● WORK INSTRUCTIONS
Put every line of the entries below into a JSON list of strings, one string per line, and omit any blank lines.

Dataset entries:

——————————

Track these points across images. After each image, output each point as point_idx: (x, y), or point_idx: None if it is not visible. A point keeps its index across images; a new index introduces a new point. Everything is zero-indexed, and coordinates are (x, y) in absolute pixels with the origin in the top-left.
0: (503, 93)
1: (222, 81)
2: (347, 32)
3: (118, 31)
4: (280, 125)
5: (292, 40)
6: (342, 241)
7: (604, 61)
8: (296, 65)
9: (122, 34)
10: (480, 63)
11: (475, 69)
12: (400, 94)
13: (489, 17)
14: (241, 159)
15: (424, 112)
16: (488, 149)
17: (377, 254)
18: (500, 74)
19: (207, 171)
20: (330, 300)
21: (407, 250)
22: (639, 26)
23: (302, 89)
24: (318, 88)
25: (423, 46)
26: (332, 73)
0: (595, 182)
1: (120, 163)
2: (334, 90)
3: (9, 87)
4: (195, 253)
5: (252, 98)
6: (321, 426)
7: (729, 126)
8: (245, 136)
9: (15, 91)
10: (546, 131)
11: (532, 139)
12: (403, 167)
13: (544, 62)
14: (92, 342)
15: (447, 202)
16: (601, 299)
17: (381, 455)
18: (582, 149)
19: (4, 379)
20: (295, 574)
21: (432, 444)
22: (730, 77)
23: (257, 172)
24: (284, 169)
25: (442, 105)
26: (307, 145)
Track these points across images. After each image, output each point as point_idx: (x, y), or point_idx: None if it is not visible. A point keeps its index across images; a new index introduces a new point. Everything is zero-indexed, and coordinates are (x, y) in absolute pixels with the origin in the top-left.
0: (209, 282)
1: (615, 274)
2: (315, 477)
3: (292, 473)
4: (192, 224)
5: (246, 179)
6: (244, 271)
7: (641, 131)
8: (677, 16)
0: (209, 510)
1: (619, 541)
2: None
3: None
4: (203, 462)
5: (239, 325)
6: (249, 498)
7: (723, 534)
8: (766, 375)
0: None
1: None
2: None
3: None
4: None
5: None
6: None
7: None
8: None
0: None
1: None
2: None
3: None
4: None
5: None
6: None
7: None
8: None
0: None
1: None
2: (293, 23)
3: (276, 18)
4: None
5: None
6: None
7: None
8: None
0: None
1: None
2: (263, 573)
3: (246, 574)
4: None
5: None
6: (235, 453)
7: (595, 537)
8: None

——————————

● TASK OUTPUT
[
  "Track these points across images. After each image, output each point as point_idx: (x, y), or point_idx: None if it is not visible. A point keeps its index across images; a new index introduces a new point. Everything is zero-indexed, and coordinates are (x, y) in absolute pixels with the origin in the top-left.",
  "0: (503, 93)",
  "1: (222, 81)",
  "2: (347, 32)",
  "3: (118, 31)",
  "4: (280, 125)",
  "5: (292, 40)",
  "6: (342, 241)",
  "7: (604, 61)",
  "8: (296, 65)",
  "9: (122, 34)",
  "10: (480, 63)",
  "11: (475, 69)",
  "12: (400, 94)",
  "13: (489, 17)",
  "14: (241, 159)",
  "15: (424, 112)",
  "16: (488, 149)",
  "17: (377, 254)",
  "18: (500, 74)",
  "19: (207, 171)",
  "20: (330, 300)",
  "21: (407, 250)",
  "22: (639, 26)",
  "23: (302, 89)",
  "24: (318, 88)",
  "25: (423, 46)",
  "26: (332, 73)",
  "0: (595, 182)",
  "1: (120, 163)",
  "2: (334, 90)",
  "3: (9, 87)",
  "4: (195, 253)",
  "5: (252, 98)",
  "6: (321, 426)",
  "7: (729, 126)",
  "8: (245, 136)",
  "9: (15, 91)",
  "10: (546, 131)",
  "11: (532, 139)",
  "12: (403, 167)",
  "13: (544, 62)",
  "14: (92, 342)",
  "15: (447, 202)",
  "16: (601, 299)",
  "17: (381, 455)",
  "18: (582, 149)",
  "19: (4, 379)",
  "20: (295, 574)",
  "21: (432, 444)",
  "22: (730, 77)",
  "23: (257, 172)",
  "24: (284, 169)",
  "25: (442, 105)",
  "26: (307, 145)",
  "Track these points across images. After each image, output each point as point_idx: (x, y), or point_idx: None if it is not visible. A point keeps its index across images; a new index introduces a new point. Everything is zero-indexed, and coordinates are (x, y) in absolute pixels with the origin in the top-left.",
  "0: (209, 282)",
  "1: (615, 274)",
  "2: (315, 477)",
  "3: (292, 473)",
  "4: (192, 224)",
  "5: (246, 179)",
  "6: (244, 271)",
  "7: (641, 131)",
  "8: (677, 16)",
  "0: (209, 510)",
  "1: (619, 541)",
  "2: None",
  "3: None",
  "4: (203, 462)",
  "5: (239, 325)",
  "6: (249, 498)",
  "7: (723, 534)",
  "8: (766, 375)",
  "0: None",
  "1: None",
  "2: None",
  "3: None",
  "4: None",
  "5: None",
  "6: None",
  "7: None",
  "8: None",
  "0: None",
  "1: None",
  "2: None",
  "3: None",
  "4: None",
  "5: None",
  "6: None",
  "7: None",
  "8: None",
  "0: None",
  "1: None",
  "2: (293, 23)",
  "3: (276, 18)",
  "4: None",
  "5: None",
  "6: None",
  "7: None",
  "8: None",
  "0: None",
  "1: None",
  "2: (263, 573)",
  "3: (246, 574)",
  "4: None",
  "5: None",
  "6: (235, 453)",
  "7: (595, 537)",
  "8: None"
]